:: Textauszug

Miles Morales ist als Spider-Man zurück. Und diesmal muss er sich im Multiversum nicht nur einem Superschurken stellen, sondern auch dem Mythos von Spider-Man selbst. Das Ganze ist ein visuelles und emotionales Fest, aber beizeiten ein Zuviel an Film.
von Susanne Gottlieb
1. Juni 2023: Er war 2018 ein großer Überraschungshit: Spider-Man: A New Universe, das animierte Stand-Alone-Farbenfeuerwerk, das nicht zu einem großen Franchise wie dem MCU oder dem DCEU gehörte. Erstmals war die Hauptfigur auch nicht Peter Parker, sondern Afro-Latino Miles Morales, der in den Comics 2011 zum ersten Mal seine Netze über die Dächer von New York spannte. Die bahnbrechende Animation, die komplexe aber unterhaltsame Story, die den Kanon ebenso in die Arme schloss, wie er sich darüber lustig machte, begeisterte die Massen. Dem Film gelang es 2019 auch, den Oscar für den besten Animationsfilm abzustauben.

::::
:: Folgende Daten

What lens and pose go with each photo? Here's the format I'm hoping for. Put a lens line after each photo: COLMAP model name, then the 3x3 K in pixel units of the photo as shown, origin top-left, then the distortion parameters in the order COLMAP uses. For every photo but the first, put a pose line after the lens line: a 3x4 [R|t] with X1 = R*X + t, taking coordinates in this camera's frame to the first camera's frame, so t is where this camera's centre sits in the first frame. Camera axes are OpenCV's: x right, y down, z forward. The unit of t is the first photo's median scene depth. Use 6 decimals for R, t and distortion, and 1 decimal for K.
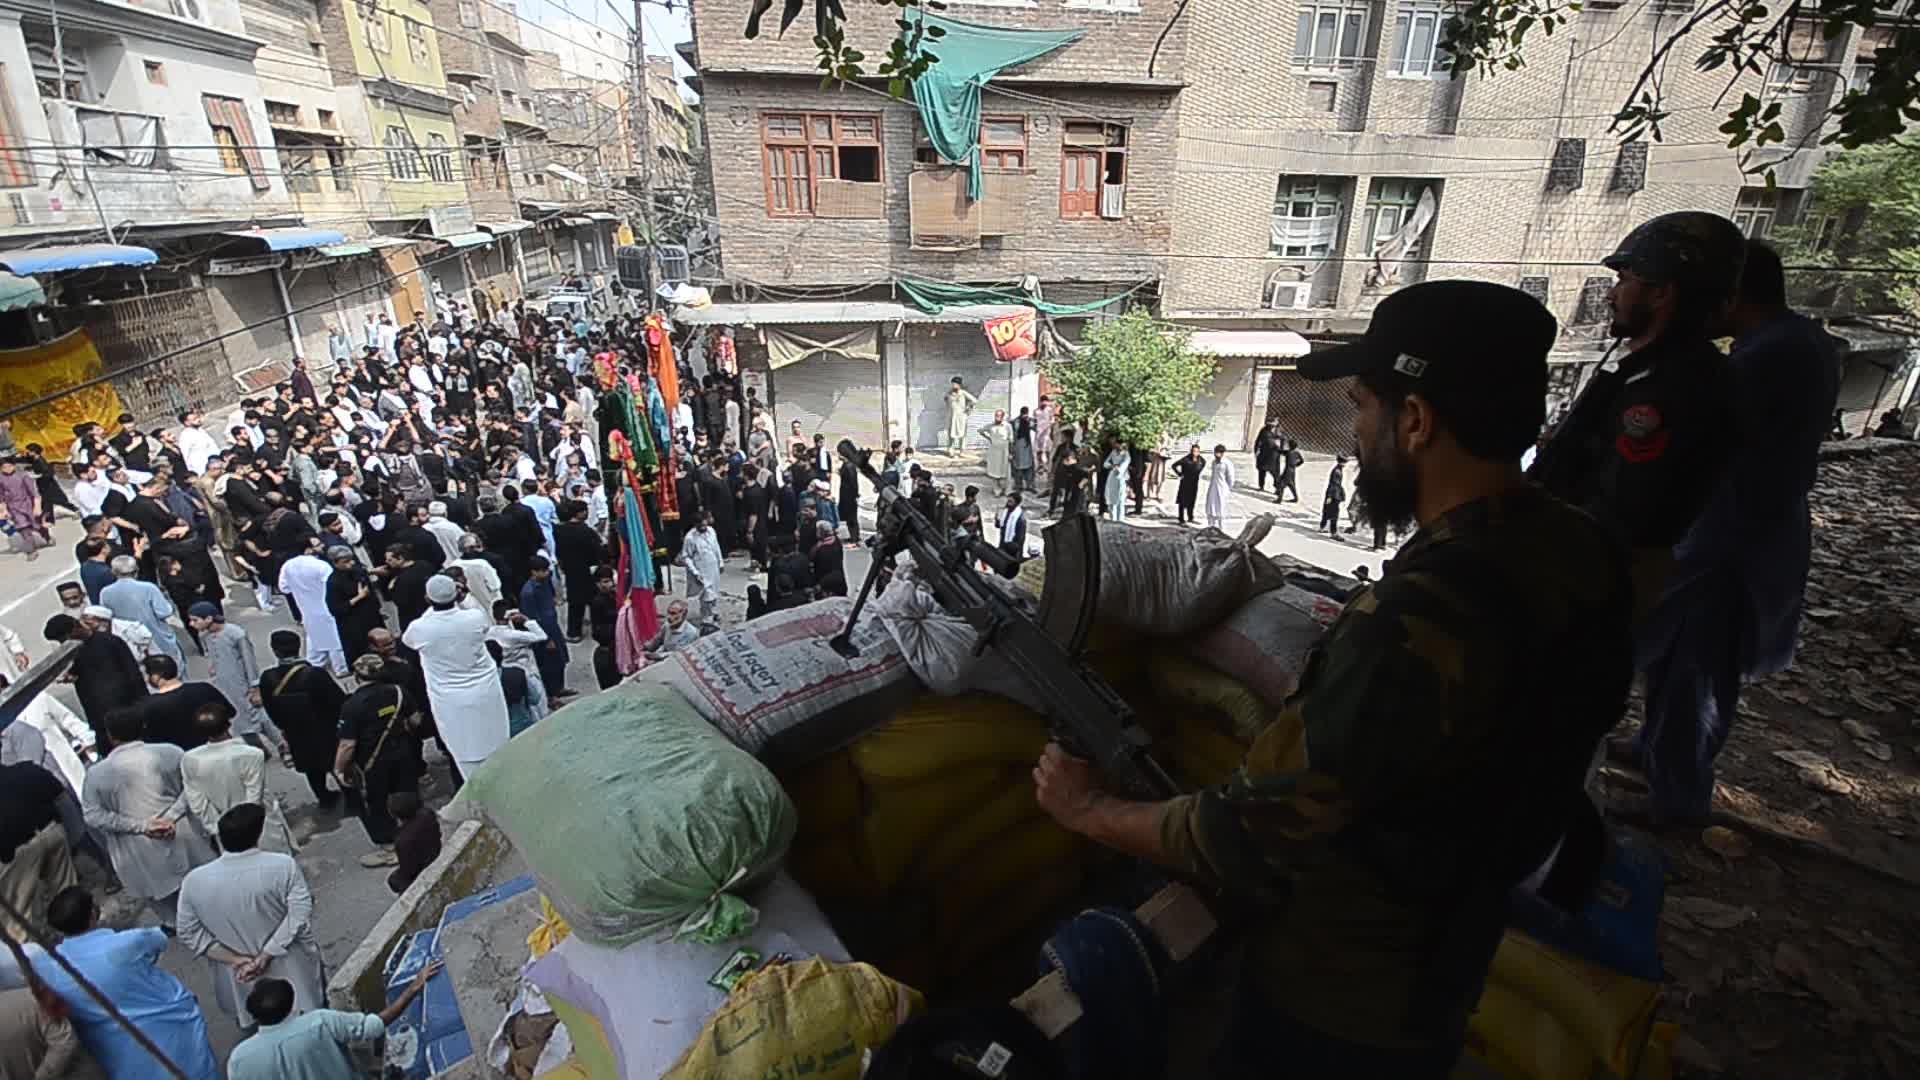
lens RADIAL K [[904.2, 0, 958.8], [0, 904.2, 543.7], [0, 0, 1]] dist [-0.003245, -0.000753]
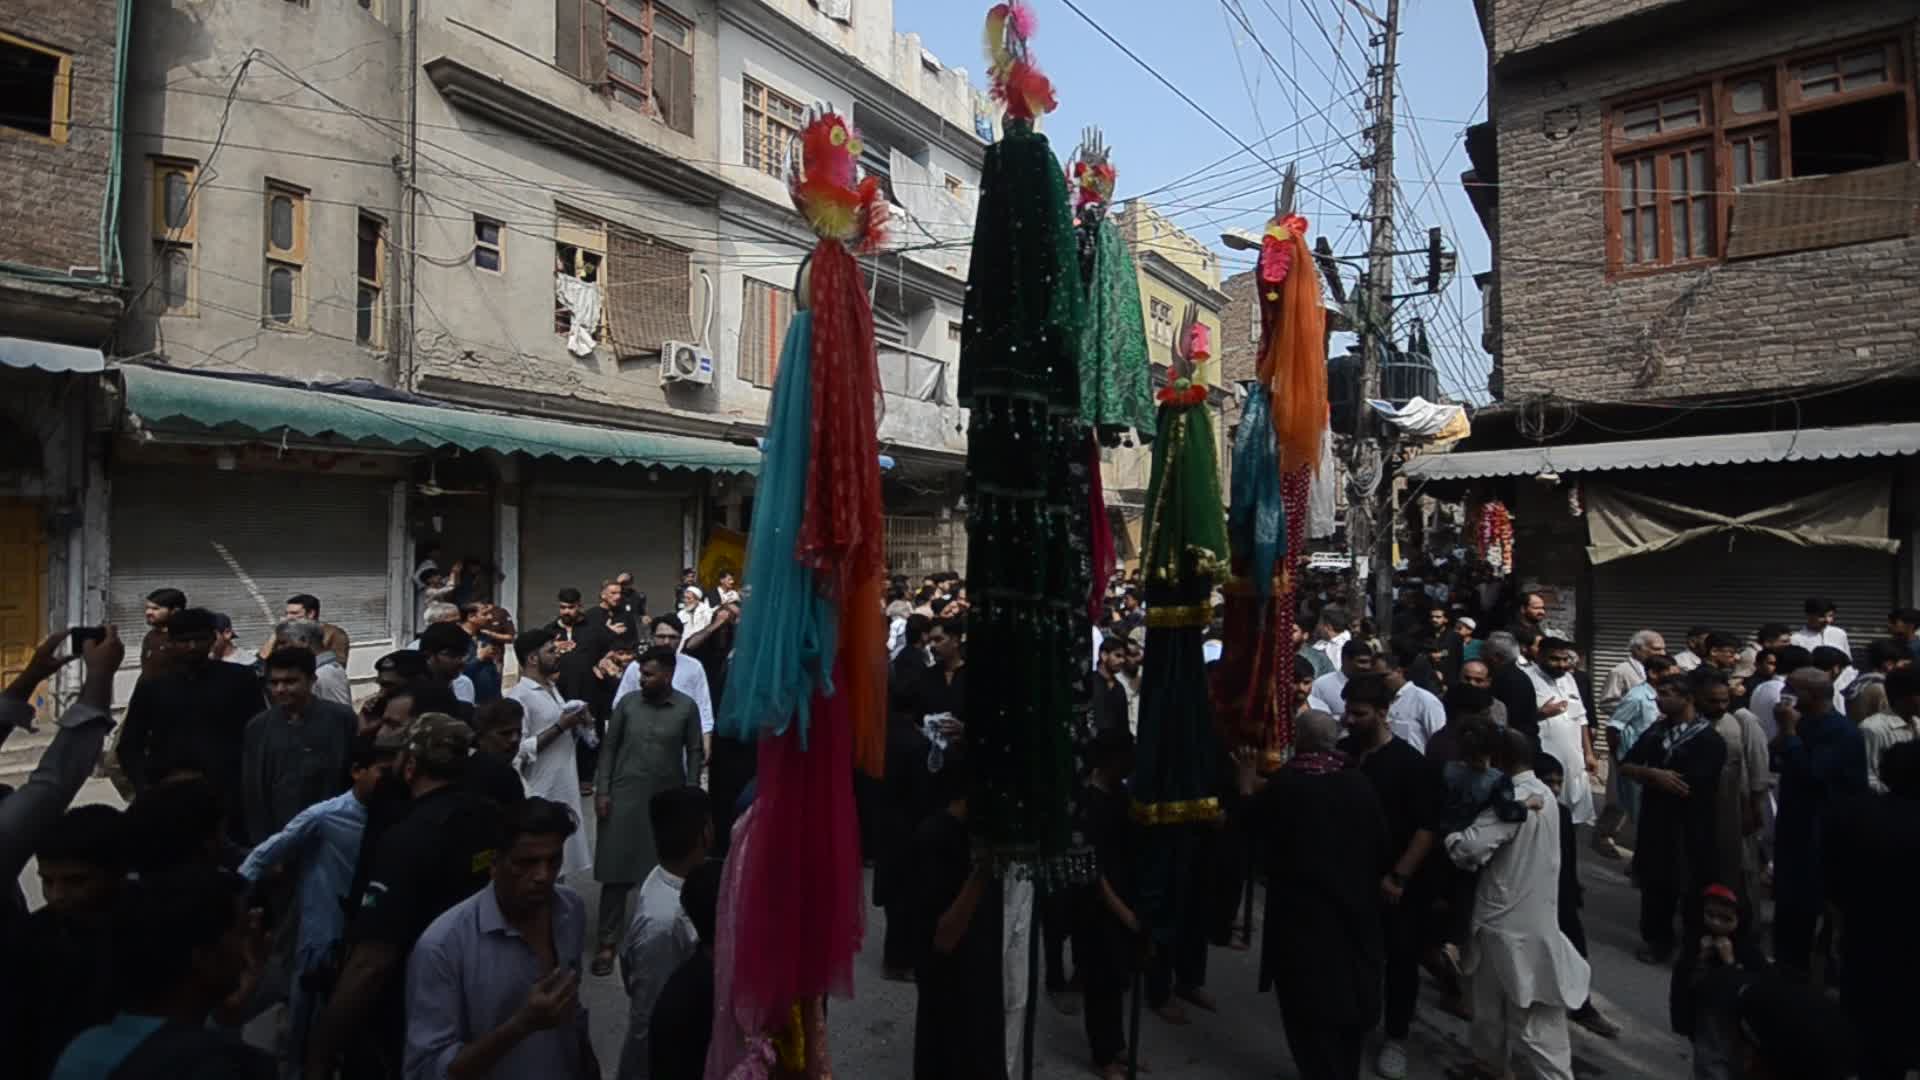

::::

Aufgabe: Übertrage den Satz „Dem Film gelang es 2019 auch, den Oscar für den besten Animationsfilm abzustauben.“ aus dem Textauszug über Spider-Man ins Englische.

Lösung: In 2019, the film also managed to snag the Oscar for Best Animated Feature.